──────── DATASET RECORDS
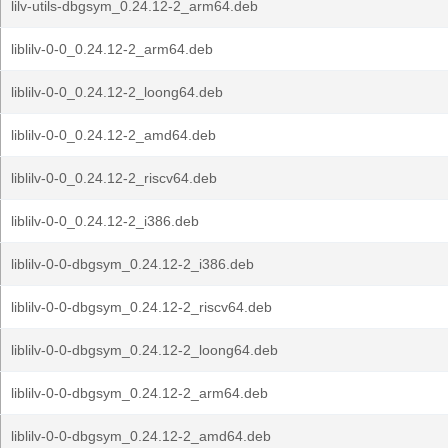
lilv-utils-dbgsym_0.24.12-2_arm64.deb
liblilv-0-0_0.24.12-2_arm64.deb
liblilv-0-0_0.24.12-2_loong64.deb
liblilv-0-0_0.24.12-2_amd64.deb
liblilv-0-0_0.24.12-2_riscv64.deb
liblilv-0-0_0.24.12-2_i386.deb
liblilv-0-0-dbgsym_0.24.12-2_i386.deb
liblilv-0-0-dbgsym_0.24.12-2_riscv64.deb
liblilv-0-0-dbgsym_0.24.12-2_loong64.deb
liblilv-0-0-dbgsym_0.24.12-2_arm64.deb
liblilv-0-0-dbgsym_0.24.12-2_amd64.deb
────────────────
◆ **WHAT IS NEEDED**:
Reproduce the text read from the records line for line, omitting the pictures.

◆ **ANSWER BELOW**:
lilv-utils-dbgsym_0.24.12-2_arm64.deb
liblilv-0-0_0.24.12-2_arm64.deb
liblilv-0-0_0.24.12-2_loong64.deb
liblilv-0-0_0.24.12-2_amd64.deb
liblilv-0-0_0.24.12-2_riscv64.deb
liblilv-0-0_0.24.12-2_i386.deb
liblilv-0-0-dbgsym_0.24.12-2_i386.deb
liblilv-0-0-dbgsym_0.24.12-2_riscv64.deb
liblilv-0-0-dbgsym_0.24.12-2_loong64.deb
liblilv-0-0-dbgsym_0.24.12-2_arm64.deb
liblilv-0-0-dbgsym_0.24.12-2_amd64.deb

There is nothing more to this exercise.